[EXTRACTED RECORDS]:
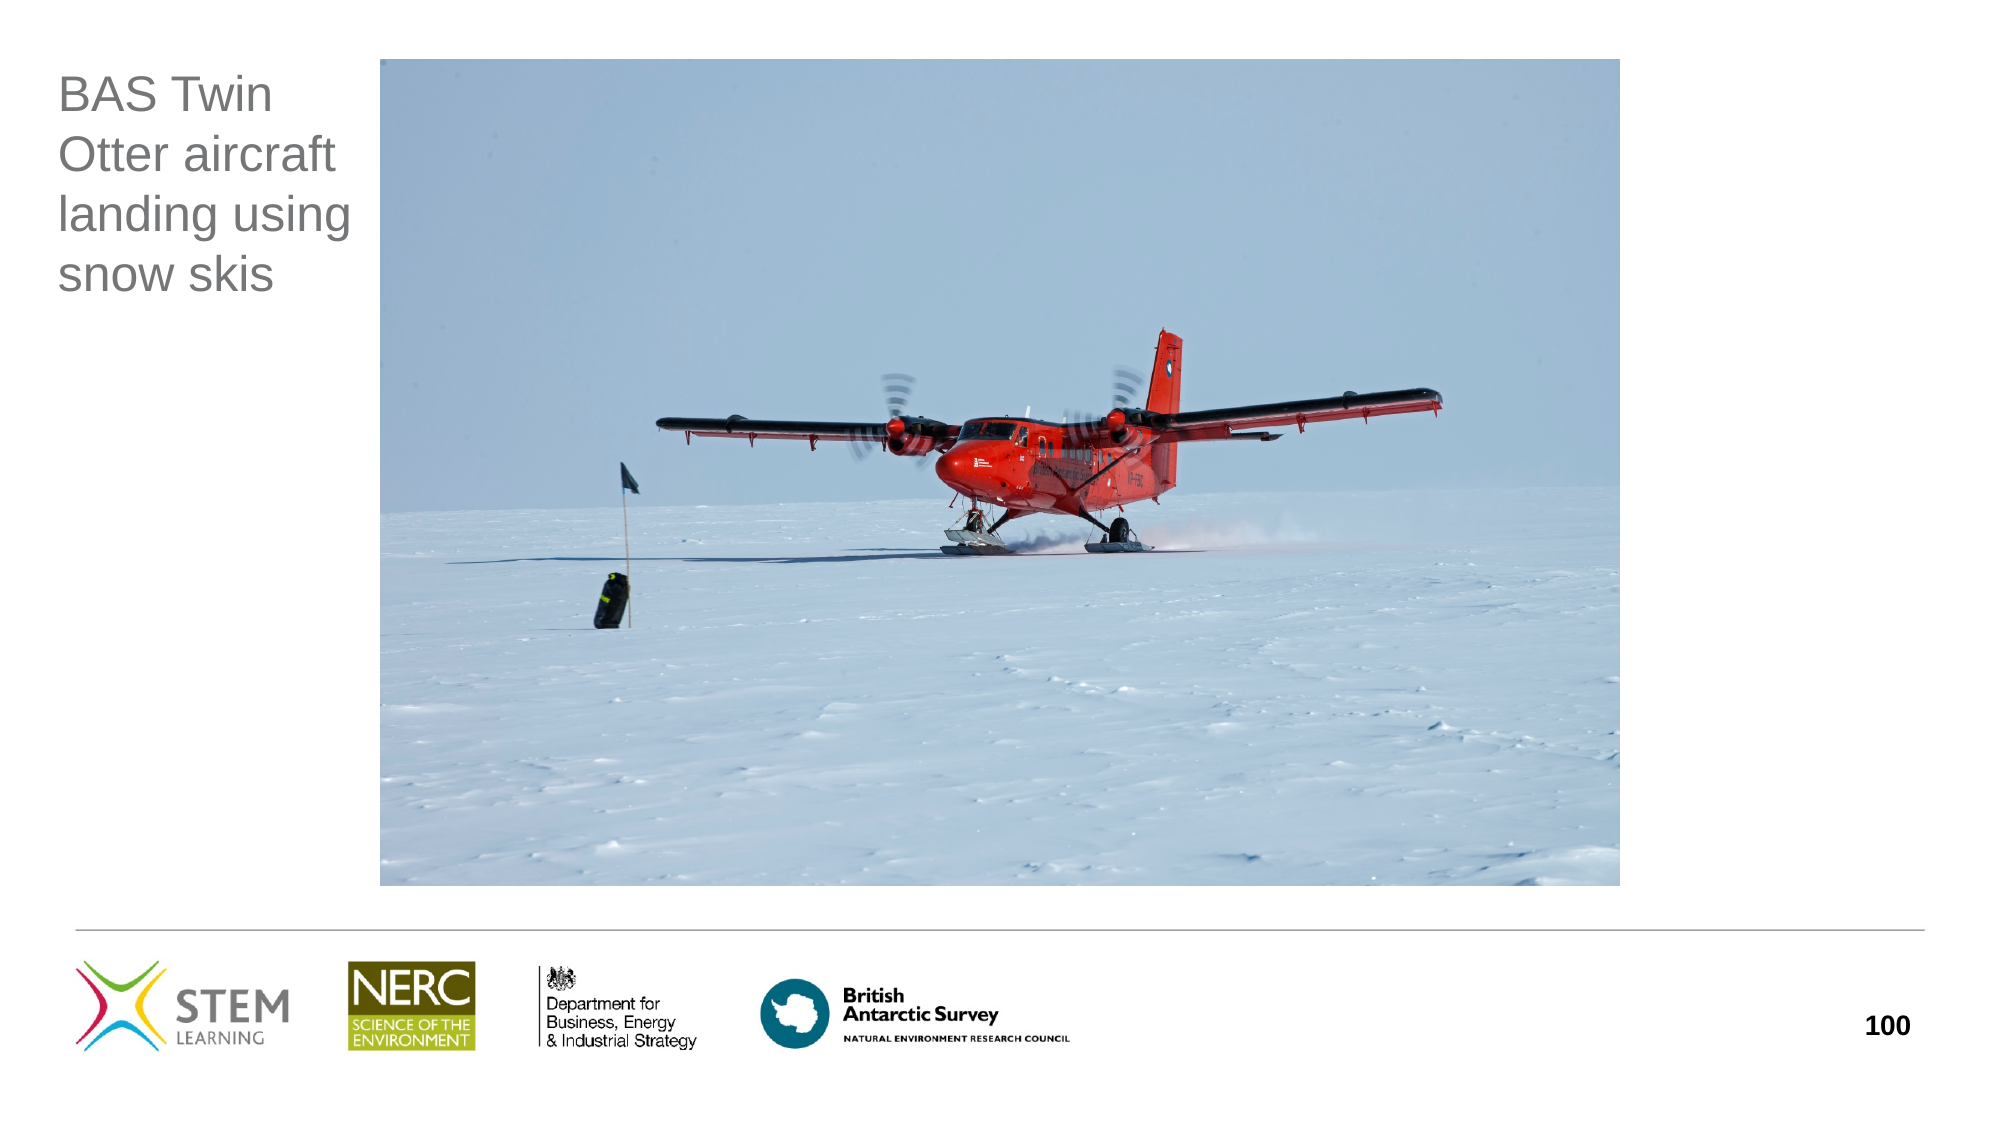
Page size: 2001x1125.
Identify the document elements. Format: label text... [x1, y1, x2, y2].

picture [37, 58, 1965, 1105]
text_box BAS Twin Otter aircraft landing using snow skis [43, 54, 386, 310]
text_box 10 [1555, 999, 1926, 1045]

[TASK GOAL]:
Return the records above verbatim, leaving out images.

[SOLUTION BELOW]:
Page size: 2001x1125.
Identify the document elements. Format: label text... [x1, y1, x2, y2].

picture [37, 58, 1965, 1105]
text_box BAS Twin Otter aircraft landing using snow skis [43, 54, 386, 310]
text_box 10 [1555, 999, 1926, 1045]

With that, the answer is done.